In OpenBSD 4.6, scrub was demoted from stand-alone rule material to become an action you could attach to pass or match rules (the introduction of match rules being one of the main new PF features in OpenBSD 4.6). One other important development in the same rewrite of the scrub code was that the numerous packet-reassembly options were eliminated in favor of the new reassemble option, which simply turns reassembly on or off.

With the new scrub syntax, you need to supply at least one option in parentheses. The following works quite well for several networks in my care:

match in all scrub (no-df max-mss 1440)

This option clears the do-not-fragment bit and sets the maximum segment size to 1,440 bytes.

Other variations are possible, and even though the list of scrub options shrank somewhat for the OpenBSD 4.6 version, you should be able to cater to specific needs by consulting the man pages and doing some experimentation. For most setups, a global match rule like the one quoted earlier is appropriate, but keep in mind that you can vary scrub options on a per-rule basis if needed.

If you find yourself needing to debug a scrub-related problem, study the pf.conf man page and consult the gurus on the relevant mailing lists.

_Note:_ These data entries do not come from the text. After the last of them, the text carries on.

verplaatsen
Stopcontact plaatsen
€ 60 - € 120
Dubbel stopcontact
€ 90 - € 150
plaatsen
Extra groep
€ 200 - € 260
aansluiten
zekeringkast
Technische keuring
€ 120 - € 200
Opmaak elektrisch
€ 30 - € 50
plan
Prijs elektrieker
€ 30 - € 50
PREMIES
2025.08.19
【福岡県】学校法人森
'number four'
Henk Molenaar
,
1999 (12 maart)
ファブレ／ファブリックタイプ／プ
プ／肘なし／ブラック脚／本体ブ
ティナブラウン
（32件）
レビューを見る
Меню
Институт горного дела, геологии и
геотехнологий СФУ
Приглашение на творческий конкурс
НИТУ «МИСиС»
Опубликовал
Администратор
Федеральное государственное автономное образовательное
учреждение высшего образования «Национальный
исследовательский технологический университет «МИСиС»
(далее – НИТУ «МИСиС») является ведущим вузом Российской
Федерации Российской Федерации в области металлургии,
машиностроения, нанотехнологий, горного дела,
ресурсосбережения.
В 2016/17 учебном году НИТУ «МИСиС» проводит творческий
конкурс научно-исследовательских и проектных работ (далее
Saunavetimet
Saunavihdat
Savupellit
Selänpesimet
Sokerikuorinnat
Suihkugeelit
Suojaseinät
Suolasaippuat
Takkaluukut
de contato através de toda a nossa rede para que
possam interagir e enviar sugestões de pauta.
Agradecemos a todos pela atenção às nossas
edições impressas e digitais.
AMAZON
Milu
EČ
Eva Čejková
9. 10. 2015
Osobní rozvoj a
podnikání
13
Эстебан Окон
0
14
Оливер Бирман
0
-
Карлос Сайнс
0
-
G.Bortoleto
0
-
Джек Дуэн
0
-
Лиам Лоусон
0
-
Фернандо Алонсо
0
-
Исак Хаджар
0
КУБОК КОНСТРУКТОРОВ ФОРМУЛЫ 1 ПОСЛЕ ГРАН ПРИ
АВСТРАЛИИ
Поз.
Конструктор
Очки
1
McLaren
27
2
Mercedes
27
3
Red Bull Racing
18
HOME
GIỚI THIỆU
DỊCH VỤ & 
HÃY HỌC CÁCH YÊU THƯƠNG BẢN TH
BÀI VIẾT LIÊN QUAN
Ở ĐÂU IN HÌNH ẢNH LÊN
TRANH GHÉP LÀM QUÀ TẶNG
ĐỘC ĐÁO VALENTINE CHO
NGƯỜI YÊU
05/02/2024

Some very useful and common packet-handling actions could be written as PF rules, but not without becoming long, complicated, and error-prone rule set boilerplate. Thus, antispoof was implemented for a common special case of filtering and blocking. This mechanism protects against activity from spoofed or forged IP addresses, mainly by blocking packets that appear on interfaces traveling in directions that aren’t logically possible.

With antispoof, you can specify that you want to weed out spoofed traffic coming in from the rest of the world as well as any spoofed packets that might originate in your own network. Figure 10-1 illustrates the concept.

Figure 10-1. antispoof drops packets that come in from the wrong network.

To establish the kind of protection depicted in the diagram, specify antispoof for both interfaces in the illustrated network with these two lines:

antispoof for $ext_if
antispoof for $int_if

These lines expand to complex rules. The first one blocks incoming traffic when the source address appears to be part of the network directly connected to the antispoofed interface but arrives on a different interface. The second rule performs the same functions for the internal interface, blocking any traffic with apparently local network addresses that arrive on interfaces other than $int_if. Keep in mind, however, that antispoof isn’t designed to detect address spoofing for remote networks that aren’t directly connected to the machine running PF.